───── Information ─────

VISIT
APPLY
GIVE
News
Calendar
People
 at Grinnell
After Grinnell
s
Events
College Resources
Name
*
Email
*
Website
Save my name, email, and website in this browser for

─────
───── Information ─────

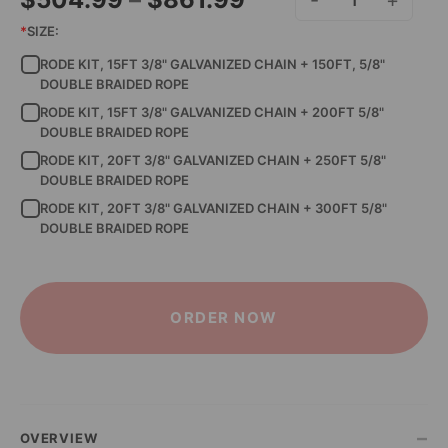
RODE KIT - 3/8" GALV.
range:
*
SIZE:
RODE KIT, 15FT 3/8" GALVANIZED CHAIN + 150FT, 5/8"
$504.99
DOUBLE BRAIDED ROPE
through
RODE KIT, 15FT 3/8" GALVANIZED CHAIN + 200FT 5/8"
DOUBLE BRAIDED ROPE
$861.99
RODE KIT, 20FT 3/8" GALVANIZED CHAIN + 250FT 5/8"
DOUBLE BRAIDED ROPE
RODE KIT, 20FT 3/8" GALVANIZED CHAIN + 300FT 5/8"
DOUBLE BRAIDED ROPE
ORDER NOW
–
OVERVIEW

─────

== To do ==
In the material above, show every line where the word "CHAIN" turns up.

== Task output ==
RODE KIT, 15FT 3/8" GALVANIZED CHAIN + 150FT, 5/8"
RODE KIT, 15FT 3/8" GALVANIZED CHAIN + 200FT 5/8"
RODE KIT, 20FT 3/8" GALVANIZED CHAIN + 250FT 5/8"
RODE KIT, 20FT 3/8" GALVANIZED CHAIN + 300FT 5/8"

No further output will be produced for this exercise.